Along with foliage, this time of year also sees an absence of one of New England's beloved waterfowl that is a haunting fixture along lakeshores.
This time of year, common loons leave their lake homes before they freeze to bob and fish in the warmer waters of the Atlantic Ocean. While they may be at their most elusive in the winter, there’s a group trying to prevent the beloved bird from disappearing altogether at the hands of an invisible enemy.
"These contaminants are ubiquitous and they're persistent and it makes one shudder to think what might all be out there that just hasn't been identified," said Tiffany Grade, a biologist at the Loon Preservation Committee.
Grade has been tracking a disturbing decline in the birds' population since the mid-2000s. Ever since, they’ve been testing no longer viable eggs in look nests on local lakes and what her team has discovered is a disastrous chemical cocktail lurking in the egg, including banned chemicals DDT and PCB.
"Here we are decades after the fact, and these are still showing up in these sediments. They're flushing into the lake and we're seeing them potentially impacting our loon population," said Grade.
DDT was a pesticide used heavily in the 1940s and 1950s in orchards. PCB was used in everything from electrical equipment to fluids for vehicles to sprays to keep the dust down in the summer on country roads. Both have been banned since the 1970s.

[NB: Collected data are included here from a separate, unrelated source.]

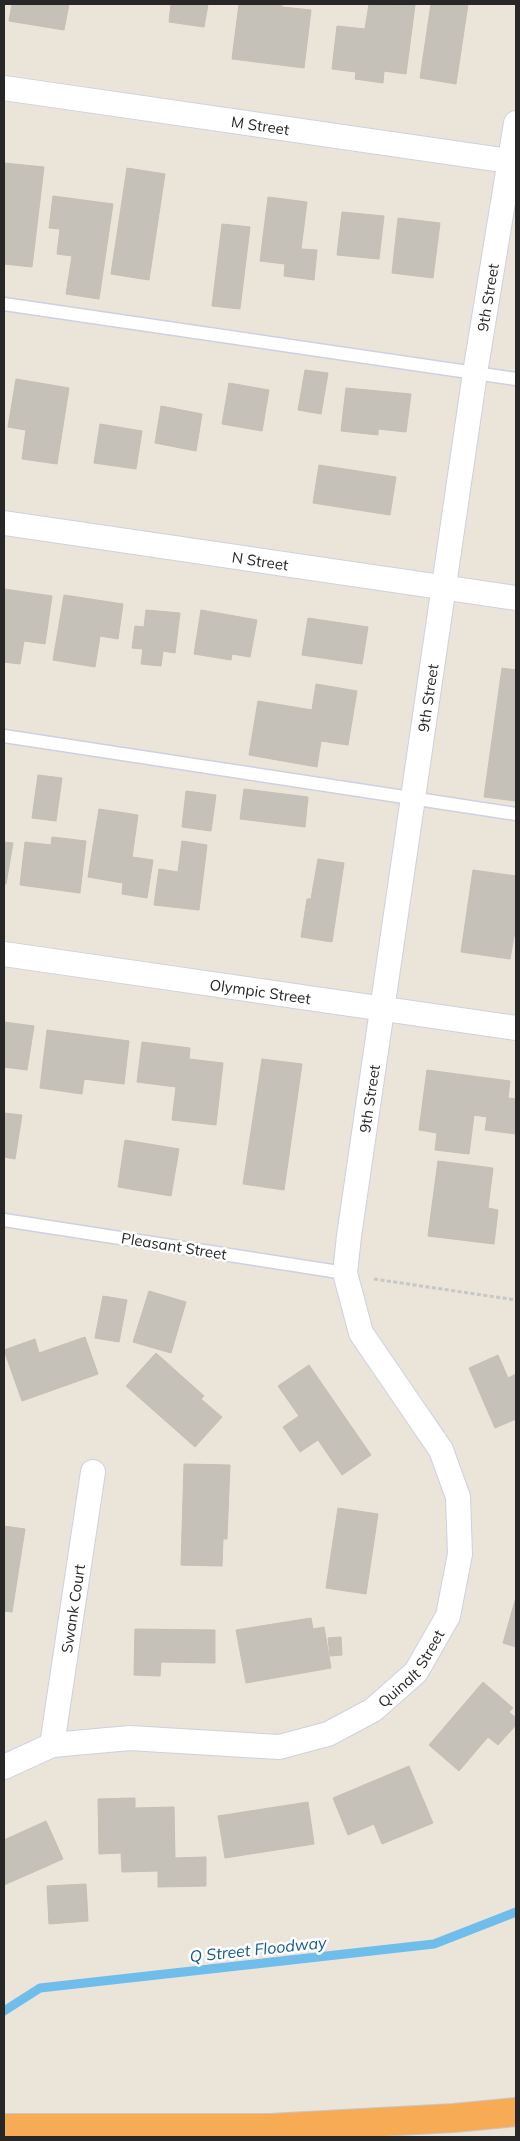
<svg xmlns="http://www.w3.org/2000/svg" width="520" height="2141" font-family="Mulish,sans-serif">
<rect width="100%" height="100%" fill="#eae4d9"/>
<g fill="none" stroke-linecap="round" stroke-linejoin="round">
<path stroke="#6ebdea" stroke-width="9" d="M4,2011L40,1988L434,1944L516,1912"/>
</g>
<g fill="#c5c1b9" stroke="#c4c0b3">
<path d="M12,4H69L64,30L9,21Z"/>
<path d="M171,4H208L204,27L169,22Z"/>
<path d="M239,4H282V7L311,10L304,68L232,59Z"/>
<path d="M369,4L415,5L406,74L384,71L383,83L355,79L356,72L332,69L337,26L365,29Z"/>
<path d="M431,4H468L456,84L420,78Z"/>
<path d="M4,163L44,167L32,267L4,264Z"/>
<path d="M127,168L165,174L149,280L111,274Z"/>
<path d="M53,196L113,204L99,299L66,294L72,256L57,254L60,229L49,228Z"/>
<path d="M268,197L307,202L301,249L317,250L314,280L284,276L285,264L260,261Z"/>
<path d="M342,212L384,216L379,259L337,255Z"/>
<path d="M398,218L440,223L433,278L392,273Z"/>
<path d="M222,224L250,227L240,309L212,306Z"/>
<path d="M305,370L328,373L321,414L298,410Z"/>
<path d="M16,379L69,388L57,464L22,459L26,430L8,427Z"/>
<path d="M229,383L269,390L262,431L222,424Z"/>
<path d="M346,388L411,394L406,432L378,429V435L341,431Z"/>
<path d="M161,406L202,414L196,451L155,443Z"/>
<path d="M100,424L142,431L136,469L94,463Z"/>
<path d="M319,465L396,477L390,515L313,503Z"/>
<path d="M4,589L52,596L45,644L24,641L20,664L4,662Z"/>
<path d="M64,595L123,604L118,639L100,636L95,667L53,660Z"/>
<path d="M146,610L180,613L175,653L163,651L161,666L141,664L143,649L132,648L135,626L144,627Z"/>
<path d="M201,610L257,620L250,657L232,654L231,660L194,654Z"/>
<path d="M308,618L368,627L362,664L302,655Z"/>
<path d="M502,668L516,670V801L484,797Z"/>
<path d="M316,684L357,691L348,745L321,741L317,767L249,755L258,701L312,710Z"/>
<path d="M38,775L62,778L56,821L32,818Z"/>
<path d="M244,789L308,797L305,827L240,819Z"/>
<path d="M186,791L216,795L211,831L182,827Z"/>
<path d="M99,809L138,815L132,857L153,860L147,898L122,894L123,883L88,877Z"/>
<path d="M52,837L86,841L80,893L20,885L25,842L51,845Z"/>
<path d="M182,841L207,845L199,910L154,905L159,869L178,872Z"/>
<path d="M4,842L13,843L6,884H4Z"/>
<path d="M318,859L344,863L332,942L301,937L307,899H311Z"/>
<path d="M473,870L516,876V936H514L510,959L461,952Z"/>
<path d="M4,1022L34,1026L27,1070L4,1067Z"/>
<path d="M47,1030L129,1041L124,1084L84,1079L82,1094L40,1088Z"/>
<path d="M142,1042L190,1048L189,1059L223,1063L216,1125L172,1120L176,1087L137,1082Z"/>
<path d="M262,1059L302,1064L284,1190L243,1184Z"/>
<path d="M427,1070L510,1081L508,1098L516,1099V1134L485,1130L487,1117L474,1115L469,1154L435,1150L437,1133L419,1130Z"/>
<path d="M4,1113L22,1115L15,1159L4,1157Z"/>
<path d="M125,1140L179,1149L171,1196L118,1187Z"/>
<path d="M438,1161L493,1168L488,1208L498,1210L494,1244L428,1236Z"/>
<path d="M149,1291L186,1302L171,1353L133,1342Z"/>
<path d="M103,1296L127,1300L119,1342L95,1338Z"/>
<path d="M85,1337L98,1374L22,1401L4,1350L35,1339L39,1353Z"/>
<path d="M156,1353L204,1396L201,1399L222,1417L195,1447L126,1386Z"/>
<path d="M498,1355L508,1378L516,1374V1419L495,1428L469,1368Z"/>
<path d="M309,1365L371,1455L342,1475L318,1440L300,1452L283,1427L299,1416L278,1386Z"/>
<path d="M184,1464L230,1465L227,1539H223L222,1566L181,1565Z"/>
<path d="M338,1508L378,1514L366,1594L326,1588Z"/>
<path d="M4,1526L25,1529L12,1612L4,1611Z"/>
<path d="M516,1597V1647L503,1643Z"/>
<path d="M311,1618L313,1629L324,1627L331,1668L246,1683L236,1630Z"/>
<path d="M135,1629L215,1630V1663L161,1662L160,1676L134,1675Z"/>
<path d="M341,1637L342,1655L330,1656L328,1638Z"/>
<path d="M483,1682L513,1708L509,1712L516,1718V1725L498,1745L488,1737L459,1771L429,1745Z"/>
<path d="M409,1766L433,1823L382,1844L374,1824L348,1835L333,1798Z"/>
<path d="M135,1798V1808L174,1807L175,1858L206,1857V1886L158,1887V1871L122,1872L121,1853L99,1854L98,1799Z"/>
<path d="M308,1802L314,1844L225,1858L218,1816Z"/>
<path d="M46,1821L63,1859L4,1885V1840Z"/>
<path d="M86,1884L88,1921L49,1924L47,1886Z"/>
</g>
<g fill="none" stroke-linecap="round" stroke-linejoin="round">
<defs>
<g id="lane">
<path d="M4,304L516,379"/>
<path d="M4,736L516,814"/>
<path d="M4,1220L345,1273"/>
</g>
<g id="street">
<path id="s1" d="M4,88L516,162"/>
<path id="s2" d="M4,523L516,598"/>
<path id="s3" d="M4,954L516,1028"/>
<path id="s4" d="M52,1745L93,1472"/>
<path id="s5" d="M4,1767L52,1745L130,1738L279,1747L328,1734L373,1710L416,1672L448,1616L460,1554L458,1497L441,1450L361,1333L345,1273L349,1236L475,373L516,123"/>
</g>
<path id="highway" d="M4,2128H270L454,2118L516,2112"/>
</defs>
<use href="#lane" stroke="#ced0e0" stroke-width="15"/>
<use href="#street" stroke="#ced0e0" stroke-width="26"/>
<use href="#highway" stroke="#c7c7c7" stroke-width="30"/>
<path stroke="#c7c7c7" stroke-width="3" stroke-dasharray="4 2.5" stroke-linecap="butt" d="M374,1279L516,1300"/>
<use href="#lane" stroke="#fff" stroke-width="12"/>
<use href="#street" stroke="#fff" stroke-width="24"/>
<use href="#highway" stroke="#f8ab55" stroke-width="28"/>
</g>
<g text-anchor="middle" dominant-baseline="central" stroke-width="5" stroke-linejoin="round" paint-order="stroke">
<g font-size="15" fill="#272727" stroke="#fff">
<text stroke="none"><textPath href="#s1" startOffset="259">M Street</textPath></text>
<text stroke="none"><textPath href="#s5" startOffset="1864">9th Street</textPath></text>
<text stroke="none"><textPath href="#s2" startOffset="259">N Street</textPath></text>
<text stroke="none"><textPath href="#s5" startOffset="1459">9th Street</textPath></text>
<text stroke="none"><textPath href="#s3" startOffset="259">Olympic Street</textPath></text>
<text stroke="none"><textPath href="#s5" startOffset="1054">9th Street</textPath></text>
<text transform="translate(174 1246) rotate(9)">Pleasant Street</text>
<text stroke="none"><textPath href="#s4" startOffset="138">Swank Court</textPath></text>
<text stroke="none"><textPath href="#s5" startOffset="439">Quinalt Street</textPath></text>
</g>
<g font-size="16" font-style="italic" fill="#115991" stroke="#fff">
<text transform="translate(258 1949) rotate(-6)">Q Street Floodway</text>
</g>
</g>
<rect width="520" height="2141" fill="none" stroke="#272727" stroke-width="10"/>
</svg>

It’s not just the loon population in New Hampshire that these “legacy chemicals” have been found in, but in wildlife around the country and world – such as marine life up and down the east coast as well as waterfowl on the Great Lakes.

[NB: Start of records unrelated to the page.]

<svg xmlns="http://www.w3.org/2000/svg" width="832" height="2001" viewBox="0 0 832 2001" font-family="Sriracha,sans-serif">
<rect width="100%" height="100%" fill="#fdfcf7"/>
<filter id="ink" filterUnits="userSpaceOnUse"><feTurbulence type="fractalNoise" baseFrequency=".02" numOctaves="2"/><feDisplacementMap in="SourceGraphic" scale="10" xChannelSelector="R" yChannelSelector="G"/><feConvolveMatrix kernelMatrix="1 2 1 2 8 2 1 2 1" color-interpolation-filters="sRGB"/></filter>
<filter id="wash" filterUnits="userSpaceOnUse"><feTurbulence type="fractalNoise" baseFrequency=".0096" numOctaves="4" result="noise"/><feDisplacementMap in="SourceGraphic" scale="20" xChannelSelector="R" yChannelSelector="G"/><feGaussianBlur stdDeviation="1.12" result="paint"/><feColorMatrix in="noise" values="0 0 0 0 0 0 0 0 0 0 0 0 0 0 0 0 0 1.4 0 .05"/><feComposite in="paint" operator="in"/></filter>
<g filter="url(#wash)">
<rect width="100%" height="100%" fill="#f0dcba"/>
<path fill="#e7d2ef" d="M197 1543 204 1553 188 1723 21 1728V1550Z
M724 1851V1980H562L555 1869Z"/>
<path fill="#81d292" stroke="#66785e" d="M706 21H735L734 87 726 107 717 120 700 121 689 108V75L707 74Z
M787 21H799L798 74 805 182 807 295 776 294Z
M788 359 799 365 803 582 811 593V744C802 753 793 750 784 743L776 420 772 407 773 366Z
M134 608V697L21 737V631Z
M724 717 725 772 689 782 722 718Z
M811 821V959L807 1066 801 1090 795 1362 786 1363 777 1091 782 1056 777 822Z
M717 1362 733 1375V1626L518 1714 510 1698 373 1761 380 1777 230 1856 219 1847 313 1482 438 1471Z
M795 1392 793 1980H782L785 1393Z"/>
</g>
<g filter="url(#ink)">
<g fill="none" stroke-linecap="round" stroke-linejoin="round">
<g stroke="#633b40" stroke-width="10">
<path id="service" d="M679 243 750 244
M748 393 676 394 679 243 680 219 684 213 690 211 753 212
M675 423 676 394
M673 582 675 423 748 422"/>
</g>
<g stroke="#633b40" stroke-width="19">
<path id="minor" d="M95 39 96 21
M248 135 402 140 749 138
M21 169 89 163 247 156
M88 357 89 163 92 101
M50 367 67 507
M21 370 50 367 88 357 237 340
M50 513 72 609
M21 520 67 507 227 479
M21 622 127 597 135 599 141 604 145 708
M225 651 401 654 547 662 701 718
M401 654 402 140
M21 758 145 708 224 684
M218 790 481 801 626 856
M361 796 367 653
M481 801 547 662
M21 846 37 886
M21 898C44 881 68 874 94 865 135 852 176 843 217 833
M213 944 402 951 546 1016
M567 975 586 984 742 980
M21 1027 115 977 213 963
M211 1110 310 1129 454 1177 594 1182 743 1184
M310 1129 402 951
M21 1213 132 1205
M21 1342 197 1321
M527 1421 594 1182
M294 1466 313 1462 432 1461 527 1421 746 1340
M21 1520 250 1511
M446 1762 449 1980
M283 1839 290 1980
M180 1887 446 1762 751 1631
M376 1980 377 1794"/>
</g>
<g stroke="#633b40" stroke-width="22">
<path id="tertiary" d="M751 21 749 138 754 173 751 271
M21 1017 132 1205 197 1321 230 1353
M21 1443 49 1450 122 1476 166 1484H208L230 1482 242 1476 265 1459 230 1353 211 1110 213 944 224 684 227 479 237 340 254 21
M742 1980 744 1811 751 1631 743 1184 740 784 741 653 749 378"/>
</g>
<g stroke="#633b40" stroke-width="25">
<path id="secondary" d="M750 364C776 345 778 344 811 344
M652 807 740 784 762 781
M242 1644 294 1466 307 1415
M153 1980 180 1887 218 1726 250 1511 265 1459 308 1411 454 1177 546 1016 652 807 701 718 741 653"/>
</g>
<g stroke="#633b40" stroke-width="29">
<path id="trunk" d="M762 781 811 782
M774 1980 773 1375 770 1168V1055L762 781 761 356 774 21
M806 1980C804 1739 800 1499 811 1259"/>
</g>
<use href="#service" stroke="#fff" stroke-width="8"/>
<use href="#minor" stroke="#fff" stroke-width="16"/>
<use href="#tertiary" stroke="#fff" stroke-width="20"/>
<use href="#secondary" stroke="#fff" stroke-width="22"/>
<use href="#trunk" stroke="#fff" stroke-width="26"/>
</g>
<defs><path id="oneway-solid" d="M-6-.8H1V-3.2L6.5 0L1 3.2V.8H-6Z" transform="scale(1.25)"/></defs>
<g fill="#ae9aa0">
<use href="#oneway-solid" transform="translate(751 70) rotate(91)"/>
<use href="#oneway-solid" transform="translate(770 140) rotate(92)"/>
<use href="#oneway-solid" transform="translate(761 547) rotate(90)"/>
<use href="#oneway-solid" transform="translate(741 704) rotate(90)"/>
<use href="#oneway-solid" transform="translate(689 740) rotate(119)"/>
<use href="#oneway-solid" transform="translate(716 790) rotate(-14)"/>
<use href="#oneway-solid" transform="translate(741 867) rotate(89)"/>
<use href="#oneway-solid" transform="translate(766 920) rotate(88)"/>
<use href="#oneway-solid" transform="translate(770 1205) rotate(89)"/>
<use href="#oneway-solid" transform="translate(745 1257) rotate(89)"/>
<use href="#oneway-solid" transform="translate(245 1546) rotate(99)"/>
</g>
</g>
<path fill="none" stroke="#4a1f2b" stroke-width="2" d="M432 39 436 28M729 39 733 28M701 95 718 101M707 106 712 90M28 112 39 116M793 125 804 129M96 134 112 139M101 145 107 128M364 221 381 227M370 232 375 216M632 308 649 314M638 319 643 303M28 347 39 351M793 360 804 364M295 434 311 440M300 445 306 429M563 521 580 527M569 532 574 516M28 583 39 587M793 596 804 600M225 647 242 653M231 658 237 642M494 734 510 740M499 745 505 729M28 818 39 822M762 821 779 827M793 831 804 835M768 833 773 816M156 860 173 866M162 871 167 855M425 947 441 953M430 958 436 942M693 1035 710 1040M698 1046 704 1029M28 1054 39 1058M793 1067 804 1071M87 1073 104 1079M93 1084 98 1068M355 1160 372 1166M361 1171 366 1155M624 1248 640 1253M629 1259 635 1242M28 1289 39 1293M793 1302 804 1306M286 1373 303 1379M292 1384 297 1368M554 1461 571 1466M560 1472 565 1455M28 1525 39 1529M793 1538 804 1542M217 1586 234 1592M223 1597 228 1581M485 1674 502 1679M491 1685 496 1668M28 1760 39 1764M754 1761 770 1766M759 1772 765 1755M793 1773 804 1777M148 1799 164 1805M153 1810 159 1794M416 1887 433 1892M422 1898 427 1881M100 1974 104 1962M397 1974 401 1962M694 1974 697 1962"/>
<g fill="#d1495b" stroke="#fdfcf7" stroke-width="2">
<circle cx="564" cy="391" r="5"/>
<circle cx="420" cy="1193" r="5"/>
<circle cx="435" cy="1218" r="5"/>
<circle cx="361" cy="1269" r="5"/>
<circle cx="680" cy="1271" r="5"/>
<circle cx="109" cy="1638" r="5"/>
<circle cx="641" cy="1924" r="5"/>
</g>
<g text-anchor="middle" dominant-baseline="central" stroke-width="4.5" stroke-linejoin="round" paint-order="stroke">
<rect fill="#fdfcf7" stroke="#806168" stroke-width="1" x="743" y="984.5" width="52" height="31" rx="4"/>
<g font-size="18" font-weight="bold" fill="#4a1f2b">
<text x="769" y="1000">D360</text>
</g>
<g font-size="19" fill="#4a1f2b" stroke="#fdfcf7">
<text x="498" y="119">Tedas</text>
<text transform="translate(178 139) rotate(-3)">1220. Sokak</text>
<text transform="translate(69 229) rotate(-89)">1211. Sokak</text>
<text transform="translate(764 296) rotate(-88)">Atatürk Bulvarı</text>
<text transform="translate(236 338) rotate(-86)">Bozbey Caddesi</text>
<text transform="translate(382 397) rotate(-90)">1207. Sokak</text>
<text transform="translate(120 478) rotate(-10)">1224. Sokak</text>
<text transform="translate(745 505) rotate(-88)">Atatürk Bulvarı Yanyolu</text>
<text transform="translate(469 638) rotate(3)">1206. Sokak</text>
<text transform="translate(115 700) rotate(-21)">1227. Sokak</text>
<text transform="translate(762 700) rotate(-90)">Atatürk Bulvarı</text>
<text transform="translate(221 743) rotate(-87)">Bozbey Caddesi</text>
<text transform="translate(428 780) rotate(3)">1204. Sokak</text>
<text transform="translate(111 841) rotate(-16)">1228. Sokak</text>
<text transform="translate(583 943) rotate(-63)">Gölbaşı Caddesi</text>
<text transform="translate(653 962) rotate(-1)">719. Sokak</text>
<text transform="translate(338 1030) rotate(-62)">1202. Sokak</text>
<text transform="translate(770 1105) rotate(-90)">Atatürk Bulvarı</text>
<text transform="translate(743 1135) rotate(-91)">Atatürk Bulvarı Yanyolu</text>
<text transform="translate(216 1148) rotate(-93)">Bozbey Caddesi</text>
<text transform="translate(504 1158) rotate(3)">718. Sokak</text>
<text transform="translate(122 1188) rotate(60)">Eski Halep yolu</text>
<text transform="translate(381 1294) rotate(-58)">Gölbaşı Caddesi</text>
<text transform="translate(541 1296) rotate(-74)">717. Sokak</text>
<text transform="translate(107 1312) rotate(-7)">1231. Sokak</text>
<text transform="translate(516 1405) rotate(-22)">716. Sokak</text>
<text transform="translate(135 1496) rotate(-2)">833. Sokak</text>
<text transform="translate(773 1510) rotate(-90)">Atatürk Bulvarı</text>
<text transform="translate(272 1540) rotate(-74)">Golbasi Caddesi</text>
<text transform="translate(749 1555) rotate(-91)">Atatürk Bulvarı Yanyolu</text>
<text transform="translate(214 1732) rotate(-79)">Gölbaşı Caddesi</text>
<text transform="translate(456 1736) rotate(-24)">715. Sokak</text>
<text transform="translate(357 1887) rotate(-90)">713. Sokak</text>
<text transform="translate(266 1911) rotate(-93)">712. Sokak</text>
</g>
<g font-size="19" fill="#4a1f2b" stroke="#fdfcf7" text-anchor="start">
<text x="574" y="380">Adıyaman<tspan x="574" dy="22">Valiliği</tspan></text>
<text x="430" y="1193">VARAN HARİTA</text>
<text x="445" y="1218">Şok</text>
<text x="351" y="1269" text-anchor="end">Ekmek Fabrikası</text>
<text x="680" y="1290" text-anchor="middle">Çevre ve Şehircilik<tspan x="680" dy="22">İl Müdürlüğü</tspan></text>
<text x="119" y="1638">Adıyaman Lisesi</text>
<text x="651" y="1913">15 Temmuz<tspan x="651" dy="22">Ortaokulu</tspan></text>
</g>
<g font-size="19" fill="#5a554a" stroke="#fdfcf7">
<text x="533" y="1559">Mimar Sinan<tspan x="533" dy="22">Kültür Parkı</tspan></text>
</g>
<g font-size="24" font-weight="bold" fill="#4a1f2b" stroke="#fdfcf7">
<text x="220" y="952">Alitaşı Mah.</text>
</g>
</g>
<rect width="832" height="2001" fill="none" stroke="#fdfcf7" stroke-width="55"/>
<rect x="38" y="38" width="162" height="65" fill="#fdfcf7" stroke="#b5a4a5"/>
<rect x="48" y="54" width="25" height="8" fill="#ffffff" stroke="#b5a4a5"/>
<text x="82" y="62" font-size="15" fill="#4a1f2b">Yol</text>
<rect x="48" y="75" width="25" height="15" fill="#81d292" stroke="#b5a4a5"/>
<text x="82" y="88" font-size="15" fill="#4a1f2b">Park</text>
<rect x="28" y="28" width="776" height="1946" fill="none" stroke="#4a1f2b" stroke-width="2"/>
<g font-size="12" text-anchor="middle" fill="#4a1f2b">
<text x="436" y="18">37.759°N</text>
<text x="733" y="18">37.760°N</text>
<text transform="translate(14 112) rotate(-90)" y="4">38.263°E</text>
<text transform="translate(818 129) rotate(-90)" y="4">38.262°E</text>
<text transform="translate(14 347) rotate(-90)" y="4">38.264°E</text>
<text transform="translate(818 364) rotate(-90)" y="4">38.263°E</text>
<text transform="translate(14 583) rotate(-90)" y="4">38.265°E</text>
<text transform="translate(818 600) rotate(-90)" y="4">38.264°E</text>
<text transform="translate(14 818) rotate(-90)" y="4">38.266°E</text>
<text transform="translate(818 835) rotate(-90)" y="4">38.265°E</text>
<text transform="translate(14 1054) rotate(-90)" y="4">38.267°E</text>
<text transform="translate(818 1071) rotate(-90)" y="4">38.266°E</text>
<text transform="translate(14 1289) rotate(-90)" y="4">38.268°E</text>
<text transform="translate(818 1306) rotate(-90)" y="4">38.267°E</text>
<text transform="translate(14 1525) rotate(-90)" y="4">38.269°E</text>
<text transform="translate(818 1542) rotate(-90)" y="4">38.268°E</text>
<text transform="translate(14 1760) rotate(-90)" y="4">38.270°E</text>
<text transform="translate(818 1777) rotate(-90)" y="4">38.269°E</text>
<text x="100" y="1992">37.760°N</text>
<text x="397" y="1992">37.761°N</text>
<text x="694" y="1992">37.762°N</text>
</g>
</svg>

While the full extent of how these chemicals are impacting animals is still being studied, it’s been found that they can stunt growth, weaken eggshells, reduce reproduction and compromise immune function.
"This is not just the New Hampshire issue. This is a, this is a issue across the country," said Grade. "We just need more information to help us understand. You know where these areas of contaminants are both for the sake of protecting loons, other wildlife, but people as well."
The Loon Preservation Committee may be a small nonprofit, but they’re the one agency in the state who’s systematically testing species high up on the food chain measuring the impacts of these banned chemicals, which is an expensive endeavor. Grade hopes other organizations jump on board to figure out this issue not only for the sake of wildlife but for our sake, too.
"We need to make sure we understand. What the impacts potential impacts of these contaminants can be and that that's an open and transparent process," Grade said.
While this team works to figure out how to save these beautiful creatures, they also have a plea about watching what we release into our revered landscapes, because we may never be able to take it out.
"We know we can't plead ignorance anymore about what these chemicals can do, and we really need to be careful about it," said Grade.